After several years of planning, students at University of Wisconsin will have the opportunity to learn how to use forensic botany skills to solve criminal cases.

After a successful test-run during this spring semester, Botany 355: Forensic Botany, will continue to be offered as a course next spring semester.

The course is taught by professor Sara Hotchkiss, a UW botanist who works with botanical evidence to reconstruct ecosystems. Hotchkiss said she hopes the course will provide students with a real-world application of botanical science.

Looking at botanical forensics is a way to show how science can be applied in a legal context, Hotchkiss said. Science is all about evaluating evidence and using it to solve problems —which can really matter in legal cases.

Hotchkiss said botanical evidence is largely underutilized in court cases. The evidence can be used to establish the location of an event. For instance, specific pollens on a person can be used as evidence to prove that a person was in one place and not somewhere else.

“I hope that this class will encourage people to bring [botanical] evidence into decision making,” Hotchkiss said. “This country doesn’t utilize botanical evidence very much. The more lines of evidence we use, the better our decisions will be.”

Alex Wiedenhoeft, a research botanist and team leader for the U.S. Department of Agriculture forest service, is the adjunct assistant professor for the course. As a volunteer for the class, Wiedenhoeft teaches during his own free time.

Wiedenhoeft has used botanical identification within his own career to help in various civil and criminal cases. He has traveled across various parts of the world teaching courses to law enforcement officers about wood identification and how it can be used as evidence. He has also worked with museums, using wood identification to study the wood cultures of indigenous groups.

The course has taken advantage of several hands-on opportunities, including a mock stomach contents lab. At the end of the course, Wiedenhoeft said students will go to a mock wood science lab where they will have to analyze fake evidence and work in pairs to develop forensic reports.

“This course shows how scientific material can be used in the real world and solve problems for real people,” Wiedenhoeft said. “We are bridging the gap between textbook and real life.”

Each team will then have to present their evidence and argue for or against their case, and will be cross-examined by another team from the class. It is through opportunities such as this — that try to draw on real life — that students are able to learn what botanical forensics is all about, Wiedenhoeft said.

The course continues to look for more opportunities on and around campus for the class to get hands-on, real world experience, Wiedenhoeft said.

“There is ample science to back up the forensic application of botany, but there seems to be a lack of awareness of how powerful and ubiquitous it can be.
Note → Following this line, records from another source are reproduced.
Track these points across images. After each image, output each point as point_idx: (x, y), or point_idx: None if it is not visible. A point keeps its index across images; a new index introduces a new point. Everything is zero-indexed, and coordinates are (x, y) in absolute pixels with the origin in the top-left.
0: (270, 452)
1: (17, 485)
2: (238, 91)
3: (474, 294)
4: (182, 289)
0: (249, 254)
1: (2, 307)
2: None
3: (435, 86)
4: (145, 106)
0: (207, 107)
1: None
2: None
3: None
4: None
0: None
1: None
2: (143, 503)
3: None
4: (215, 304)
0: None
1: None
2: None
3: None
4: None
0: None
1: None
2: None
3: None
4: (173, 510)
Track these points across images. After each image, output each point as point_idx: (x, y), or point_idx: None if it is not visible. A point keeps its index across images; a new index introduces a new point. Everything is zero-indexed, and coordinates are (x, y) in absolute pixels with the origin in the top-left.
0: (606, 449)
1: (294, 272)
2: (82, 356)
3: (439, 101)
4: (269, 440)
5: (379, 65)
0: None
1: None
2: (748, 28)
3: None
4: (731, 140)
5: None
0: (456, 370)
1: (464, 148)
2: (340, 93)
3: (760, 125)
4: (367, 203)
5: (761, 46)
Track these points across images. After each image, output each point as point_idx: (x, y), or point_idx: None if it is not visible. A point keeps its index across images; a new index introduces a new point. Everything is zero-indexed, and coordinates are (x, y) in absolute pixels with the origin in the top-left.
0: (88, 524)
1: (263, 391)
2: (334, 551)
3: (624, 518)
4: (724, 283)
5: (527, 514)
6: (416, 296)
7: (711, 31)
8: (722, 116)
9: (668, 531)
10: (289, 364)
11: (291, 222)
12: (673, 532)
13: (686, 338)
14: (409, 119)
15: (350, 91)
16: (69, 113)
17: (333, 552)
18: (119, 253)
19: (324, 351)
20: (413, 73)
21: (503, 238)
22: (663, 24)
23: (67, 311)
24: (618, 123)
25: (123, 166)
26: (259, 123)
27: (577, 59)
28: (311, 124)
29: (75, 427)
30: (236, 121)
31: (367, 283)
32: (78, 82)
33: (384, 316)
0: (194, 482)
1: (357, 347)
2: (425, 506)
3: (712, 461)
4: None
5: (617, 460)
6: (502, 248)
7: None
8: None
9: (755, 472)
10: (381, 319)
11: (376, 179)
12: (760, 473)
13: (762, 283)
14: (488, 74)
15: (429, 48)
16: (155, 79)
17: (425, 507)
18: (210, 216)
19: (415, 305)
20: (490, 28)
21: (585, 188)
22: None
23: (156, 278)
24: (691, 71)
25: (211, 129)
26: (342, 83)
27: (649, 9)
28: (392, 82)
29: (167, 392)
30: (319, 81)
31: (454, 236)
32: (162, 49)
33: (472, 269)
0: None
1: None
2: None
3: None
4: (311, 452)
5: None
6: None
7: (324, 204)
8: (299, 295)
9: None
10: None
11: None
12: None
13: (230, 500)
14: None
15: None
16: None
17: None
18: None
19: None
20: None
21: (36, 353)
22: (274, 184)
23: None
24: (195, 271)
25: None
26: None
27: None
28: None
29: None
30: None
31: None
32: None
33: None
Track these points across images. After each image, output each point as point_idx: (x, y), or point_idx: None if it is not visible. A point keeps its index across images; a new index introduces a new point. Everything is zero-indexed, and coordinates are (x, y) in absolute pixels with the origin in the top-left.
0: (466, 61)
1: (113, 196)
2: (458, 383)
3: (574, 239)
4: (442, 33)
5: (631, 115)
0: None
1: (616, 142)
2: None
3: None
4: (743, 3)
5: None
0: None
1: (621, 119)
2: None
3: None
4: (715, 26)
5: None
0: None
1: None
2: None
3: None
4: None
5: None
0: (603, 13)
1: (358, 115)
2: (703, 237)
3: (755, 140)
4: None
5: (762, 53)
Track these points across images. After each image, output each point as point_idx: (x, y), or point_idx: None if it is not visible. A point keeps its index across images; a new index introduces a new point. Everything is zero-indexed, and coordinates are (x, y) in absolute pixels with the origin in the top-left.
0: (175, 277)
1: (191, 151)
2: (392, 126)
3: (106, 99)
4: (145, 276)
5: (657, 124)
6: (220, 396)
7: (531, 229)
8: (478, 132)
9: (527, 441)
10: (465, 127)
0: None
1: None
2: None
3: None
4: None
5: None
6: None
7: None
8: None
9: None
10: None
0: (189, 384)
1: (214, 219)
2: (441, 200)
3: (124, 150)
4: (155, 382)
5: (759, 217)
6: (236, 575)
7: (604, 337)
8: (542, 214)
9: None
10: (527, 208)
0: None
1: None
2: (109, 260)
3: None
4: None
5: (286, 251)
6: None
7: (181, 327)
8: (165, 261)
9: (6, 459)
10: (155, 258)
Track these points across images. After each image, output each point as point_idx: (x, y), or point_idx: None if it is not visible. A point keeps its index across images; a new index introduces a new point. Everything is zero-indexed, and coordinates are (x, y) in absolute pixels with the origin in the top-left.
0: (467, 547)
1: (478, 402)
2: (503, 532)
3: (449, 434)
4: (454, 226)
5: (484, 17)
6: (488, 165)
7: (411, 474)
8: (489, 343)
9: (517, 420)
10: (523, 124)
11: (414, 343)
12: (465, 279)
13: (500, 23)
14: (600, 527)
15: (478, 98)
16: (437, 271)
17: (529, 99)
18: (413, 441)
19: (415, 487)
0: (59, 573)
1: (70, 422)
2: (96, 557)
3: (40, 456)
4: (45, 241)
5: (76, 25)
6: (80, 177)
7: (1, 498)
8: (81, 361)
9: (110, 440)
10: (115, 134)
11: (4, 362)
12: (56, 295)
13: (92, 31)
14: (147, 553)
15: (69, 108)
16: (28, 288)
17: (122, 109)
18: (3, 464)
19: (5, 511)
We want to take students who are excited, passionate about botany, and show them what is out there,” Wiedenhoeft said in UW statement.

Hotchkiss said she would like to see the government expand the forms of evidence they use in lawsuits. She said she believes botanical evidence is one place law enforcement could start.

But more importantly, Hotchkiss said the course will teach students the scientific reasoning behind botanical evidence, and how they can use it to problem solve.

“Forensics is a great way to teach how science works,” Hotchkiss said in the statement. “It’s problem solving. This is changing, but too many introductory classes are about what I call ‘stuff scientists have learned.’ The forensic approach is about how scientific reasoning works. The fun of being a scientist is figuring out how stuff works and solving problems and mysteries.”